Attempt to Answer Based on Provided Text (highlighting what is absent):

  1. A table of acceptance criteria and the reported device performance

    • Acceptance Criteria: Not explicitly stated. The document broadly mentions "meets all product requirements" and demonstrates "performance is substantially equivalent to the predicate devices." No specific numerical or qualitative criteria are provided.
    • Reported Device Performance: Not explicitly stated. The document implies performance is on par with the predicate devices through the substantial equivalence claim, but no specific metrics or results from the nonclinical tests are detailed.
  2. Sample sized used for the test set and the data provenance (e.g. country of origin of the data, retrospective or prospective)

    • Sample Size: Not mentioned.
    • Data Provenance: Not mentioned.
  3. Number of experts used to establish the ground truth for the test set and the qualifications of those experts (e.g. radiologist with 10 years of experience)

    • Experts: Not mentioned.
    • Qualifications: Not mentioned.
  4. Adjudication method (e.g. 2+1, 3+1, none) for the test set

    • Adjudication Method: Not mentioned.
  5. If a multi reader multi case (MRMC) comparative effectiveness study was done, If so, what was the effect size of how much human readers improve with AI vs without AI assistance

    • MRMC Study: Not mentioned as being conducted. The device is a "radiation treatment planning system," not typically assessed via MRMC studies in the way a diagnostic AI might be.
    • Effect Size: Not applicable/not mentioned.
  6. If a standalone (i.e. algorithm only without human-in-the-loop performance) was done

    • Standalone Performance: The document states "Nonclinical tests were conducted to demonstrate that the XKnife-4 software meets all product requirements." This implies some form of standalone testing was performed to verify the software's functionality, but no specific performance metrics (e.g., accuracy, precision) or a detailed study description are provided. The context suggests product validation rather than a standalone performance study as understood for AI diagnostics.
  7. The type of ground truth used (expert concensus, pathology, outcomes data, etc)

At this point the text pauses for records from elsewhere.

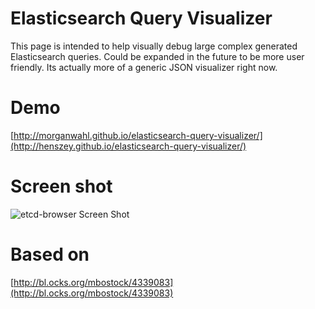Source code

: # Elasticsearch Query Visualizer

This page is intended to help visually debug large complex generated Elasticsearch queries. Could be expanded in the future to be more user friendly. Its actually more of a generic JSON visualizer right now.

# Demo
[http://morganwahl.github.io/elasticsearch-query-visualizer/](http://henszey.github.io/elasticsearch-query-visualizer/)

# Screen shot
![etcd-browser Screen Shot](http://henszey.github.io/elasticsearch-query-visualizer/images/elasticsearch.png)

# Based on
[http://bl.ocks.org/mbostock/4339083](http://bl.ocks.org/mbostock/4339083)
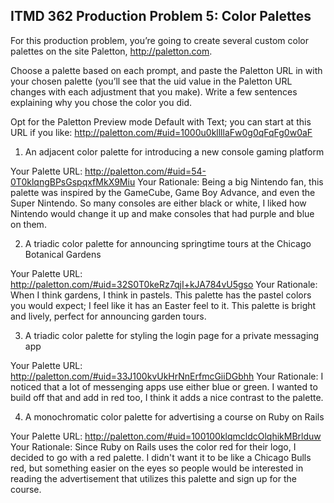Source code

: ## ITMD 362 Production Problem 5: Color Palettes

For this production problem, you’re going to create several custom color palettes on the site Paletton, http://paletton.com.

Choose a palette based on each prompt, and paste the Paletton URL in with your chosen palette (you’ll see that the uid value in the Paletton URL changes with each adjustment that you make). Write a few sentences explaining why you chose the color you did.

Opt for the Paletton Preview mode Default with Text; you can start at this URL if you like: http://paletton.com/#uid=1000u0kllllaFw0g0qFqFg0w0aF

1. An adjacent color palette for introducing a new console gaming platform

Your Palette URL: http://paletton.com/#uid=54-0T0klqngBPsGspqxfMkX9Miu
Your Rationale: Being a big Nintendo fan, this palette was inspired by the GameCube, Game Boy Advance, and even the Super Nintendo. 
So many consoles are either black or white, I liked how Nintendo would change it up and make consoles that had purple and blue on them.

2. A triadic color palette for announcing springtime tours at the Chicago Botanical Gardens

Your Palette URL: http://paletton.com/#uid=32S0T0keRz7qjI+kJA784vU5gso
Your Rationale: When I think gardens, I think in pastels. This palette has the pastel colors you would expect; I feel like it has an Easter feel to it.
This palette is bright and lively, perfect for announcing garden tours.

3. A triadic color palette for styling the login page for a private messaging app

Your Palette URL: http://paletton.com/#uid=33J100kvUkHrNnErfmcGiiDGbhh
Your Rationale: I noticed that a lot of messenging apps use either blue or green. I wanted to build off that and add in red too, I think it
adds a nice contrast to the palette.

4. A monochromatic color palette for advertising a course on Ruby on Rails

Your Palette URL: http://paletton.com/#uid=100100klqmcldcOlqhikMBrlduw
Your Rationale: Since Ruby on Rails uses the color red for their logo, I decided to go with a red palette. I didn't want it to be
like a Chicago Bulls red, but something easier on the eyes so people would be interested in reading the advertisement that utilizes this
palette and sign up for the course. 


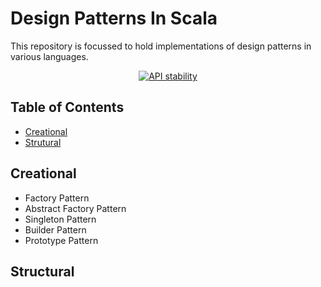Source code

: # Design Patterns In Scala
This repository is focussed to hold implementations of design patterns in various languages.

<div align="center">
  <!-- Stability -->
  <a href="https://nodejs.org/api/documentation.html#documentation_stability_index">
    <img src="https://img.shields.io/badge/stability-experimental-orange.svg?style=flat-square"
      alt="API stability" />
  </a>
</div>

## Table of Contents
- [Creational](#creational)
- [Strutural](#structural)

## Creational
- Factory Pattern
- Abstract Factory Pattern
- Singleton Pattern
- Builder Pattern
- Prototype Pattern

## Structural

    • Type of Ground Truth: Not explicitly stated. The phrase "meets all product requirements" implies ground truth was established by adherence to design specifications and expected computational outcomes for treatment planning, rather than clinical ground truth like pathology or outcomes.
  8. The sample size for the training set

    • Training Set Sample Size: Not mentioned. The document does not describe a machine learning or AI training process in the modern sense. It refers to a "software application" for treatment planning.
  9. How the ground truth for the training set was established

    • Ground Truth for Training Set: Not mentioned. As above, this document does not describe a machine learning training paradigm.

§ 892.5050 Medical charged-particle radiation therapy system.

(a)
Identification. A medical charged-particle radiation therapy system is a device that produces by acceleration high energy charged particles (e.g., electrons and protons) intended for use in radiation therapy. This generic type of device may include signal analysis and display equipment, patient and equipment supports, treatment planning computer programs, component parts, and accessories.(b)
Classification. Class II. When intended for use as a quality control system, the film dosimetry system (film scanning system) included as an accessory to the device described in paragraph (a) of this section, is exempt from the premarket notification procedures in subpart E of part 807 of this chapter subject to the limitations in § 892.9.